No, that's a plan.
What principle is violated by the 16th Amendment?
1.
Equal protection under the law--taxes (and thus penalties for not paying a certain amount) are not distributed equally person to person, so the law applies differently depending on income.
2.
Taxation without representation--as income taxes are not apportioned among the states by population, or by a fixed amount on each individual (capitation), the effective representative voting power is disconnected from the taxes paid...this is the root of all the problems, as it allows a population to vote itself benefits paid for by a different segment of the population, remember, that is how it was passed to begin with--it applied to an exceedingly small population fraction, and was only a marginal rate of 1% IIRC...but has only grown from there.
3.
Due process, income tax and it's derivatives, specifically the estate tax and capital gains taxes (due to rule changes in how basis is calculated), combined with the legal penalties for not paying them, are technically an
ex post facto law--actions performed prior to one of those being raised can result in higher payments later, and associated legal penalties if not paid. Taxes are the ONLY retroactive way to be thrown in jail for actions performed before a law is changed. Of course, you could always pay the estate or capital gains taxes, oh, you can't afford that? Well, we will just take your property instead (due process AGAIN!)
4.
Equal protection and bills of attainder--as having an income tax ALSO allows for deductions or exemptions in how that tax is calculated, those can be made in an extremely and arbitrarily focused fashion (not to mention the original income tax was damn close to a bill of attainder given its focus), thus penalizing or benefiting citizens unequally based on their income or other choices. We can't pass a law saying "people that don't have two kids go to jail" but we have tax code that says if a childless marred couple otherwise identical in all aspects to a couple with two children doesn't pay MORE in taxes, they go to jail...odd no?

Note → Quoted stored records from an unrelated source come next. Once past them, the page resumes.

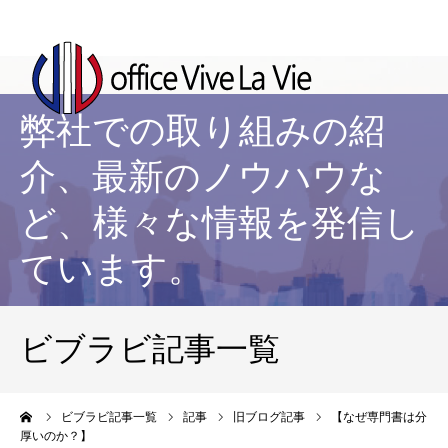
弊社での取り組みの紹
介、最新のノウハウな
ど、様々な情報を発信し
ています。
ビブラビ記事一覧
ーム
ビブラビ記事一覧
記事
旧ブログ記事
【なぜ専門書は分
厚いのか？】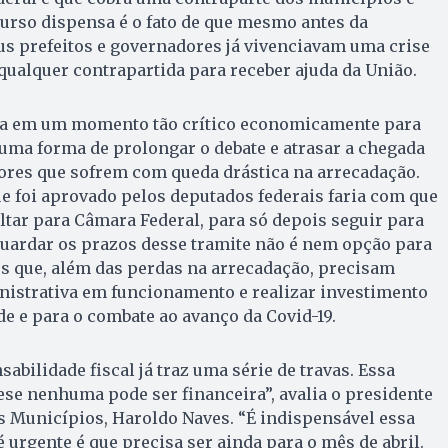
curso dispensa é o fato de que mesmo antes da
s prefeitos e governadores já vivenciavam uma crise
a qualquer contrapartida para receber ajuda da União.
ida em um momento tão crítico economicamente para
uma forma de prolongar o debate e atrasar a chegada
ores que sofrem com queda drástica na arrecadação.
e foi aprovado pelos deputados federais faria com que
oltar para Câmara Federal, para só depois seguir para
guardar os prazos desse tramite não é nem opção para
s que, além das perdas na arrecadação, precisam
istrativa em funcionamento e realizar investimento
e e para o combate ao avanço da Covid-19.
abilidade fiscal já traz uma série de travas. Essa
se nenhuma pode ser financeira”, avalia o presidente
s Municípios, Haroldo Naves. “É indispensável essa
 urgente é que precisa ser ainda para o mês de abril.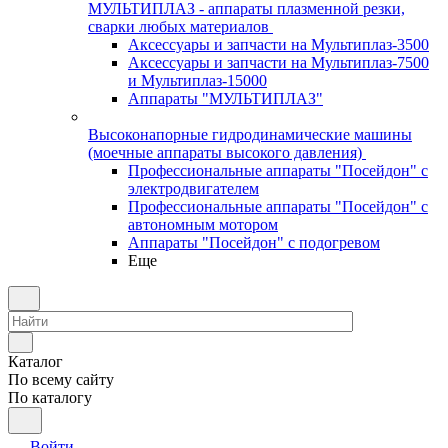
МУЛЬТИПЛАЗ - аппараты плазменной резки,
сварки любых материалов
Аксессуары и запчасти на Мультиплаз-3500
Аксессуары и запчасти на Мультиплаз-7500
и Мультиплаз-15000
Аппараты "МУЛЬТИПЛАЗ"
Высоконапорные гидродинамические машины
(моечные аппараты высокого давления)
Профессиональные аппараты "Посейдон" с
электродвигателем
Профессиональные аппараты "Посейдон" с
автономным мотором
Аппараты "Посейдон" с подогревом
Еще
Каталог
По всему сайту
По каталогу
Войти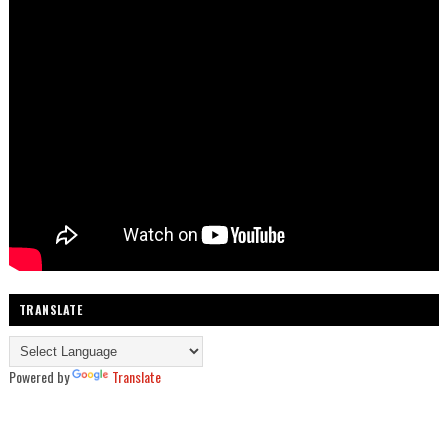
TRANSLATE
Powered by
Translate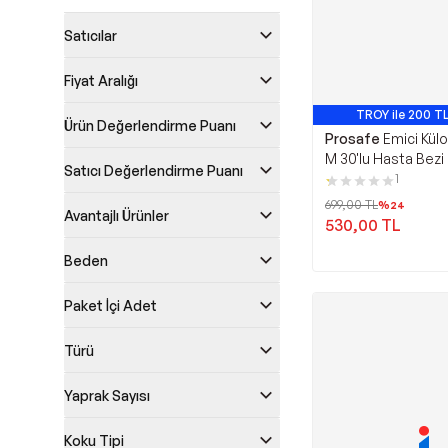
Satıcılar
Fiyat Aralığı
TROY ile 200 TL
Ürün Değerlendirme Puanı
Prosafe
Emici Kül
M 30'lu Hasta Bezi
Satıcı Değerlendirme Puanı
1
699,00
TL
%
24
Avantajlı Ürünler
530,00
TL
Beden
Paket İçi Adet
Türü
Yaprak Sayısı
Koku Tipi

So not only are these fundamental principles violated, but look at it as a whole. The founders created a system of government that was (they hoped) resistant to the tyranny of a federal-level voting majority, hence an independent judiciary, bicameral legislature, and the FREAKIN TENTH AMENDMENT. So it is reasonable to assume that the constitutional prohibition on taxes that aren't director apportioned equally was done for a comparable reason--to prevent a population majority or plurality from visiting itself benefits at the expense of a smaller population group.
The 16th amendment tossed that all away, and has grown from "this very small group at the top should pay a little bit more" (where have I heard that before?) to what we have now...and people are STILL saying "this small group should pay more", whether it be the AMT, "new AMT" (buffet rule), steadily more progressive marginal rates, etc.
Basically, the 16th amendment CREATED leviathan by violating nearly all of the basic principles of our original government, including principles that were so important that they were specifically codified as "government can't touch these" in the bill of rights.